Wearing my other hat for SentinelOne, I recently wrote about PowerShell and some of the ways it can be used by malware authors. Along the way, I discovered two things I hadn’t previously known: there is a version of PowerShell that runs on macOS (surprise!), and the signed Microsoft installer for such litters the user’s Mac with multiple executables in privileged locations that are not themselves codesigned, and are therefore vulnerable to hijack by bad actors (shock!).
The PowerShell Core installer for macOS is a 54MB
.pkg called powershell-6.1.1-osx-x64.tar.gz. Examining this with Suspicious Package reveals it is correctly signed with Microsoft’s developer certificate:
It installs 540 items on disk, including multiple Mach-O binaries in
/usr/local/microsoft/powershell/6 directory, among which is the
pwsh executable itself.
The installer also drops an application bundle in the
Applications directory, which is also unsigned, and unquarantined, the latter meaning that regardless of the user’s Gatekeeper settings, this app will launch without triggering Apple’s perfunctory security checks.

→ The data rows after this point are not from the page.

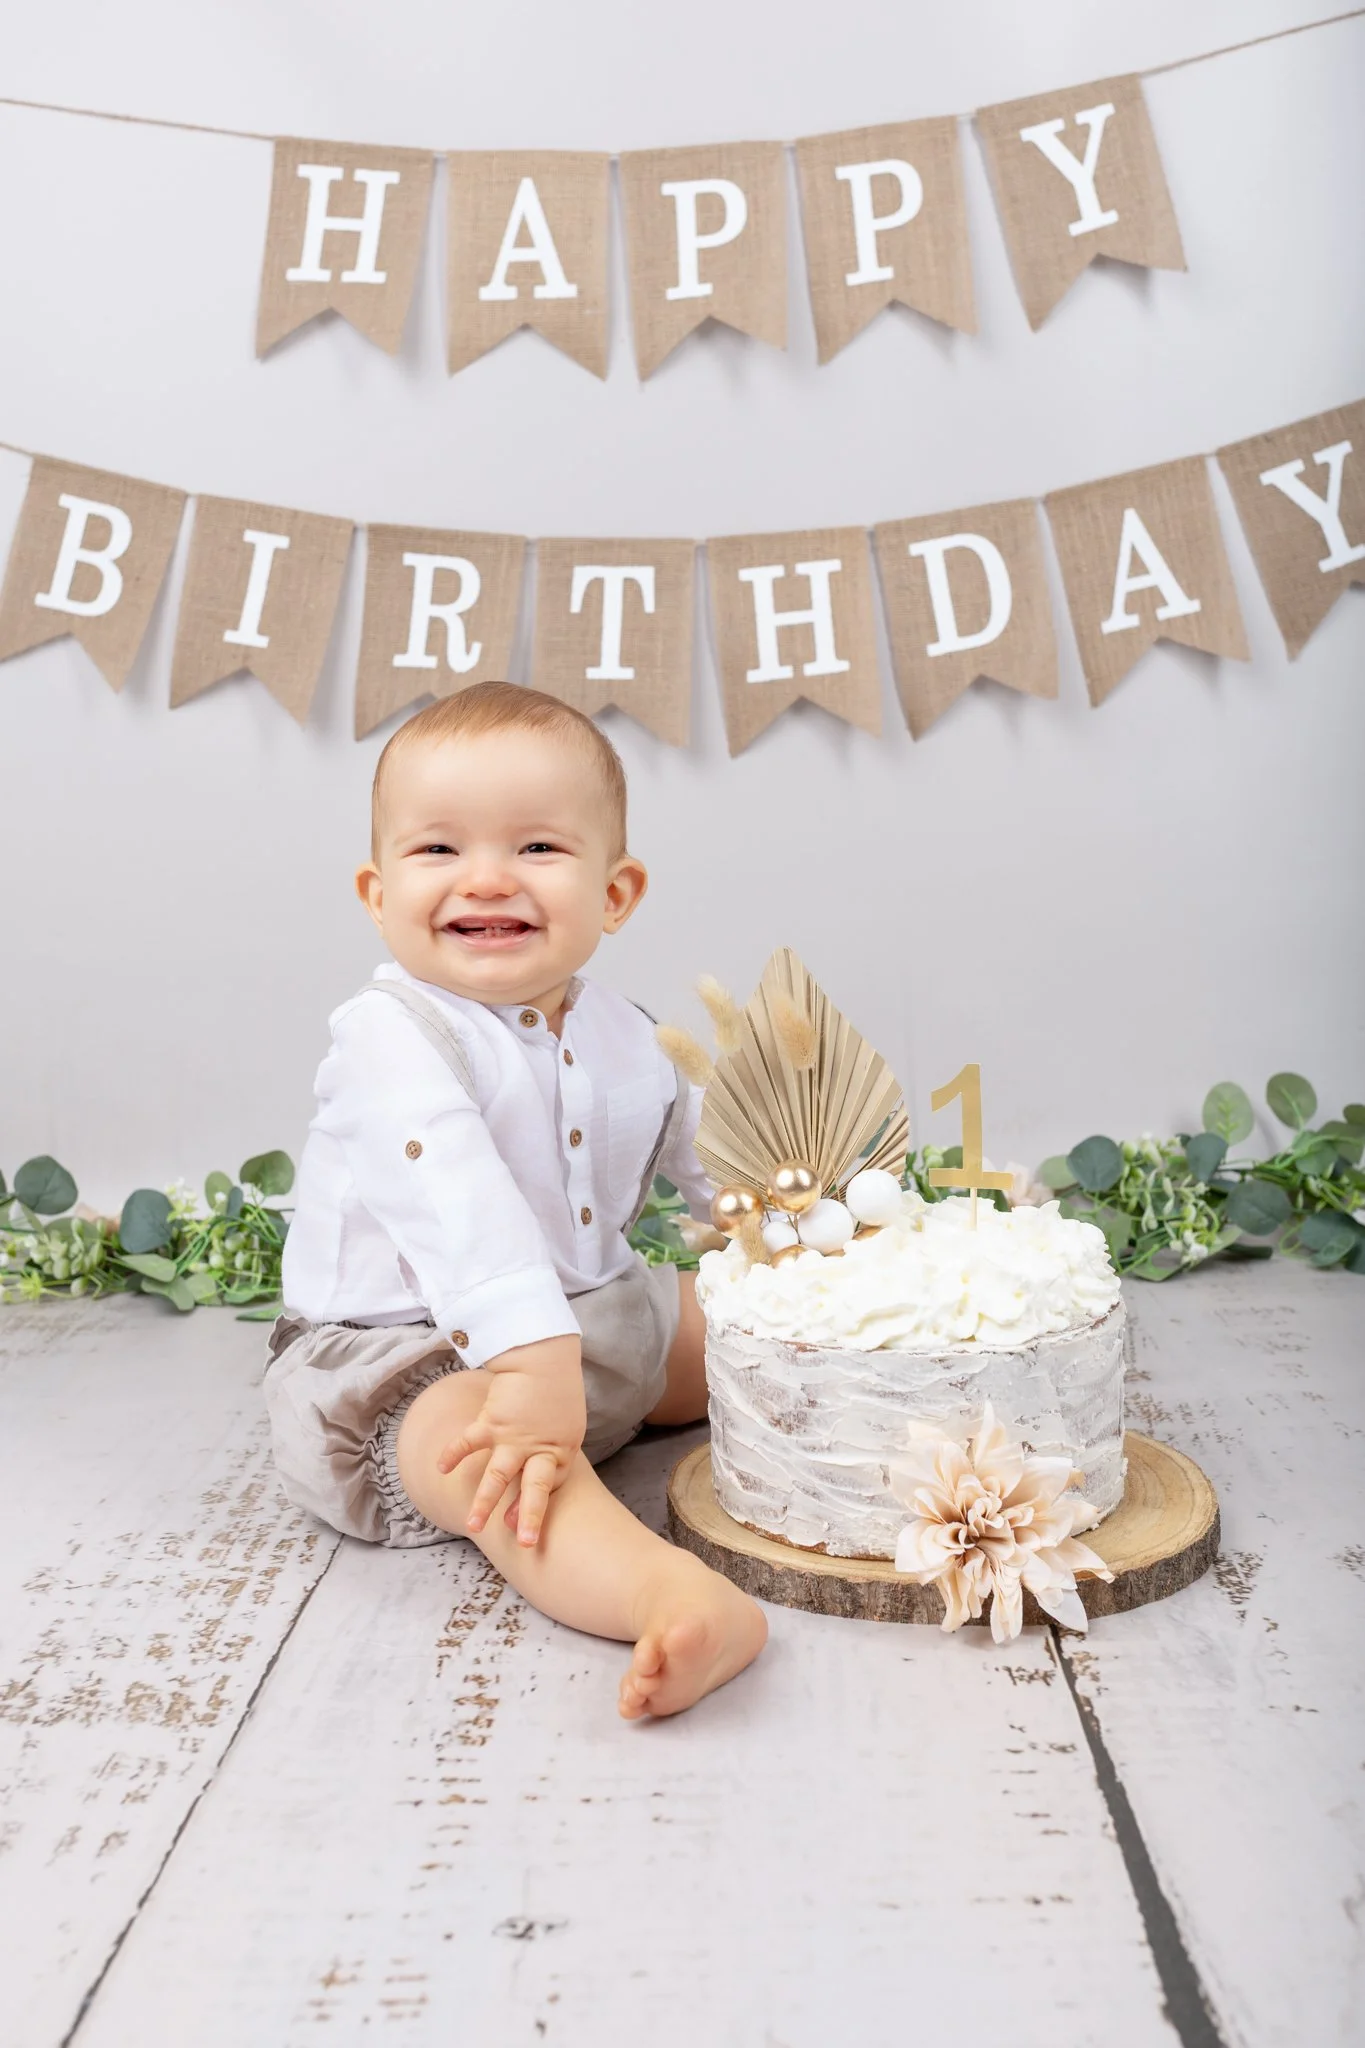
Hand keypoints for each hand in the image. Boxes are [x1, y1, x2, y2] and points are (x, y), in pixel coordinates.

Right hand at [436, 1335, 584, 1547]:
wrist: (544, 1357)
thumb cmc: (557, 1391)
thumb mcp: (566, 1424)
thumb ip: (553, 1448)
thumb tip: (537, 1468)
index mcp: (559, 1450)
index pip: (548, 1486)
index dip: (534, 1508)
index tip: (520, 1531)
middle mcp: (538, 1448)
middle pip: (534, 1488)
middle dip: (527, 1516)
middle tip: (523, 1543)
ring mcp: (513, 1436)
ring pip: (498, 1475)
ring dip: (484, 1502)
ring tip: (472, 1527)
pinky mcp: (492, 1422)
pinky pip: (469, 1441)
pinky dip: (453, 1453)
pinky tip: (440, 1468)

As the images below show, the bundle contains no
_CodeSignature folder, and is a “barebones” wrapper for an icon, Info.plist and a Bash script that launches the
pwsh command line tool in the Terminal.
Without being signed, these objects could easily be replaced by impostors with malicious behaviour and the user would have no idea. The dangers of code hijacking are well-known, and there’s really no excuse for Microsoft leaving macOS users vulnerable by installing executables with privileged permissions and no check as to their validity.
What can you do?
Users of PowerShell Core on macOS could either sign the items themselves if they have a valid developer certificate, or in a pinch, run shasum checks against the binaries to ensure they haven’t been changed.